» Problem statement
Reproduce the lines of the rows below word for word, starting with the first line and going on through the line with "não possuem empresas com CNPJ e quem não".

[Stored data entries]
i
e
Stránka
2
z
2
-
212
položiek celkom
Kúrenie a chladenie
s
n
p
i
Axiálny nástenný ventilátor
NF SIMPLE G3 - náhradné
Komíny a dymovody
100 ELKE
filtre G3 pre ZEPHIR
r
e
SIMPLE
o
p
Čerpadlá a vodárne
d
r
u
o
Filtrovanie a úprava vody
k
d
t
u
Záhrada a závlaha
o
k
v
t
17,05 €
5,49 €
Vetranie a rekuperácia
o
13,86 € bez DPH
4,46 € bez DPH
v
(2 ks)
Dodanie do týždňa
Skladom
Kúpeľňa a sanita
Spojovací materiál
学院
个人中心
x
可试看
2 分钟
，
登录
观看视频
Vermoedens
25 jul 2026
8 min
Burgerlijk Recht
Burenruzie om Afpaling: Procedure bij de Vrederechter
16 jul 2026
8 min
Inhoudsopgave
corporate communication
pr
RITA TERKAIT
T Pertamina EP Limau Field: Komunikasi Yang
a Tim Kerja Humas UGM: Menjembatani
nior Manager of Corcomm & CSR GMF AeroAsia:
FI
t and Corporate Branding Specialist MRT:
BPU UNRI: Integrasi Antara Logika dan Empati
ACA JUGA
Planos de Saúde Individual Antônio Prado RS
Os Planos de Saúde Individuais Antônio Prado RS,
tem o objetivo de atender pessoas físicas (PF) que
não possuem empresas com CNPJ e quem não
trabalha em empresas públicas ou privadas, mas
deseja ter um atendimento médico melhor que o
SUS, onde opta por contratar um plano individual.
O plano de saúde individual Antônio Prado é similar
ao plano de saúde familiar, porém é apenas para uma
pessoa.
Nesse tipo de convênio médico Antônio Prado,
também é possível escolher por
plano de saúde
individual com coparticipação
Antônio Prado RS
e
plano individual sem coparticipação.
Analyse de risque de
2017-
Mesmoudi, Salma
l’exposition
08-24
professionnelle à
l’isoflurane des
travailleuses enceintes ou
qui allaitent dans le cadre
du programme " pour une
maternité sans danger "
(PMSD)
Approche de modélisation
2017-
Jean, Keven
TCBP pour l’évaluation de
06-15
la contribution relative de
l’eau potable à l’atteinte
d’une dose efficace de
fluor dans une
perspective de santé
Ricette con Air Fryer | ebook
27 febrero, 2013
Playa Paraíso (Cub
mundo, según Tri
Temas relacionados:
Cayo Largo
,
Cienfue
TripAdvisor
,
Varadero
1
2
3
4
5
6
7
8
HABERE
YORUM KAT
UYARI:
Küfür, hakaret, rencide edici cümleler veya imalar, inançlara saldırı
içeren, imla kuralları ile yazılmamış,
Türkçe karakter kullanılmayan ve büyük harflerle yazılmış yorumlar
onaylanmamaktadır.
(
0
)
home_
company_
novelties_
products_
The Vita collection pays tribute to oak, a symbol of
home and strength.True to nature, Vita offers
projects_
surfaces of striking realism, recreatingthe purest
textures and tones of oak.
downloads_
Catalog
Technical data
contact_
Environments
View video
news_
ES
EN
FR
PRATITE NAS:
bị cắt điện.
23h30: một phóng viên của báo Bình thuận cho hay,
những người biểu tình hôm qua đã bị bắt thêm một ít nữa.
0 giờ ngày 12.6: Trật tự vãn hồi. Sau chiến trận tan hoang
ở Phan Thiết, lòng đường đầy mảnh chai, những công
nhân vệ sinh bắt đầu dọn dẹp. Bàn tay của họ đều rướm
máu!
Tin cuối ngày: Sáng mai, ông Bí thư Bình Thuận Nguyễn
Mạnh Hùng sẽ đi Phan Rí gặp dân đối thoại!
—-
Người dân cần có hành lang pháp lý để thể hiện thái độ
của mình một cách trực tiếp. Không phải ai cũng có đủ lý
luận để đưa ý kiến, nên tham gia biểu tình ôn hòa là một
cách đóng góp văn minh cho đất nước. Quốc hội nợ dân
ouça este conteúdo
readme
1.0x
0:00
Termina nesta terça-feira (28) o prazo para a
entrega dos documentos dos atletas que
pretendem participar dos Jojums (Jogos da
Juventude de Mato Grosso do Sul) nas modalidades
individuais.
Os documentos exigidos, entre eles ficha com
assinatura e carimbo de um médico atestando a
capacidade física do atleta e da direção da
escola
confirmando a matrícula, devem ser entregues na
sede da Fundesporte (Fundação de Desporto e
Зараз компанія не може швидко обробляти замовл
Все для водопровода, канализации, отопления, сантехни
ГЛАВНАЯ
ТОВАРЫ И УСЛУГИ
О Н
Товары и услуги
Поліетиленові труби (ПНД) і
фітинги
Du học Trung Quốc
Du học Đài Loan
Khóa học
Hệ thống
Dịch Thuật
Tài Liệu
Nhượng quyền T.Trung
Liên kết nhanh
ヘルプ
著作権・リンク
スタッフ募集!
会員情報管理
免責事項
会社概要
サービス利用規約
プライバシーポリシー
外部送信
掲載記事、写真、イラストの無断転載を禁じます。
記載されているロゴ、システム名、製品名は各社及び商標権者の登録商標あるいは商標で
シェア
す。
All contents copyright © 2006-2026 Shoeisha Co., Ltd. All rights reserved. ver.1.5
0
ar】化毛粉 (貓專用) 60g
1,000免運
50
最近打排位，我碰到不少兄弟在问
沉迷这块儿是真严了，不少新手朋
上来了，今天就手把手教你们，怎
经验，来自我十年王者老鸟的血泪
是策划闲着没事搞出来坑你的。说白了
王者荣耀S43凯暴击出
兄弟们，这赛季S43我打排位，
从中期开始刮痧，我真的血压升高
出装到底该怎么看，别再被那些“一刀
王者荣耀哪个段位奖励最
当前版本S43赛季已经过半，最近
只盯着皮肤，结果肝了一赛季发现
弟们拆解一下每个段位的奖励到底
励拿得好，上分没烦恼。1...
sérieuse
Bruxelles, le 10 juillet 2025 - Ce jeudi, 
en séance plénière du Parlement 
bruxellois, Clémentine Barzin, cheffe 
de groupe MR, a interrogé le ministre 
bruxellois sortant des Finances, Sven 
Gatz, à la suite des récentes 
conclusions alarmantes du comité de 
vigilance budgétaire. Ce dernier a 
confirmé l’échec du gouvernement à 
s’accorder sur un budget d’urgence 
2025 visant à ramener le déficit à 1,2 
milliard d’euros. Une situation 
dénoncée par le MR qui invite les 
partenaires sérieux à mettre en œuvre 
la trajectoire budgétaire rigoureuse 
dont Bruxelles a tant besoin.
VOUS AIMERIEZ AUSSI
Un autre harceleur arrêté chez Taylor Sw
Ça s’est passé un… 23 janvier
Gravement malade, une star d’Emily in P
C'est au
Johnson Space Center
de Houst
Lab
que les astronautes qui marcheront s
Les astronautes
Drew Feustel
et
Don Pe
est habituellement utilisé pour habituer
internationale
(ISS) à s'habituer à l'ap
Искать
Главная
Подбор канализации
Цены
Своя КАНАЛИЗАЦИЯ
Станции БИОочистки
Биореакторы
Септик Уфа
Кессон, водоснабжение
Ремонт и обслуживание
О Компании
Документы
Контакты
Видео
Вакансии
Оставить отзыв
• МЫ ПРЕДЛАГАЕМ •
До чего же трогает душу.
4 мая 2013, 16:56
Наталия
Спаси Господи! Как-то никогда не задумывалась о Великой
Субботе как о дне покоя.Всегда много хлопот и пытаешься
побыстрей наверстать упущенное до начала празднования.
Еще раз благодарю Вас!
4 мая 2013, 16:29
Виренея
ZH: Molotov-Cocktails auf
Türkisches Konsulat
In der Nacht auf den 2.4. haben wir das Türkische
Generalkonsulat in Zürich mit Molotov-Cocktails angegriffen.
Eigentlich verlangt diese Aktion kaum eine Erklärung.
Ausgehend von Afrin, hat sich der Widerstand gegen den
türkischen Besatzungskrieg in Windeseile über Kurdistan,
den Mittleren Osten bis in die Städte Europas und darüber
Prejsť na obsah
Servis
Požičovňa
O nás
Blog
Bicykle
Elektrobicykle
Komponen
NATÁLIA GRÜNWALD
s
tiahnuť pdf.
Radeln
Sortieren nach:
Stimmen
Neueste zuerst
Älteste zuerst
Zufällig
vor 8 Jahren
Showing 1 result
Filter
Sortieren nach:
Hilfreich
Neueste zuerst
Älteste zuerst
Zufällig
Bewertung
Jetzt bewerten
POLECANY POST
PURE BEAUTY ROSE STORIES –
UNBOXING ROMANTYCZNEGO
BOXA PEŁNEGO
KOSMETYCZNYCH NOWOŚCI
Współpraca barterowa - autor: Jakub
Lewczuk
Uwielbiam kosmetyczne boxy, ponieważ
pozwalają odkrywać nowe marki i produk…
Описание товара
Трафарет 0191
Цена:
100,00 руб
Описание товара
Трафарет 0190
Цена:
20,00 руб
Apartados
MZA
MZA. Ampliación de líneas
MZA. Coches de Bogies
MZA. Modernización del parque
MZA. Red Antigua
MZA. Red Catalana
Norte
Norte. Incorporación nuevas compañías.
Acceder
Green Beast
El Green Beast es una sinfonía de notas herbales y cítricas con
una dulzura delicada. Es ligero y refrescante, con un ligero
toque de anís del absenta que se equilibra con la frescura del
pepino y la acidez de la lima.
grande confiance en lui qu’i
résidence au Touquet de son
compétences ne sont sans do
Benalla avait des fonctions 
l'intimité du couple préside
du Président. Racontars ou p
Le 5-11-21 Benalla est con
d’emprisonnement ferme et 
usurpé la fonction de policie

» Output below
i
e
Stránka
2
z
2
-
212
položiek celkom
Kúrenie a chladenie
s
n
p
i
Axiálny nástenný ventilátor
NF SIMPLE G3 - náhradné
Komíny a dymovody
100 ELKE
filtre G3 pre ZEPHIR
r
e
SIMPLE
o
p
Čerpadlá a vodárne
d
r
u
o
Filtrovanie a úprava vody
k
d
t
u
Záhrada a závlaha
o
k
v
t
17,05 €
5,49 €
Vetranie a rekuperácia
o
13,86 € bez DPH
4,46 € bez DPH
v
(2 ks)
Dodanie do týždňa
Skladom
Kúpeľňa a sanita
Spojovací materiál
学院
个人中心
x
可试看
2 分钟
，
登录
观看视频
Vermoedens
25 jul 2026
8 min
Burgerlijk Recht
Burenruzie om Afpaling: Procedure bij de Vrederechter
16 jul 2026
8 min
Inhoudsopgave
corporate communication
pr
RITA TERKAIT
T Pertamina EP Limau Field: Komunikasi Yang
a Tim Kerja Humas UGM: Menjembatani
nior Manager of Corcomm & CSR GMF AeroAsia:
FI
t and Corporate Branding Specialist MRT:
BPU UNRI: Integrasi Antara Logika dan Empati
ACA JUGA
Planos de Saúde Individual Antônio Prado RS
Os Planos de Saúde Individuais Antônio Prado RS,
tem o objetivo de atender pessoas físicas (PF) que
não possuem empresas com CNPJ e quem não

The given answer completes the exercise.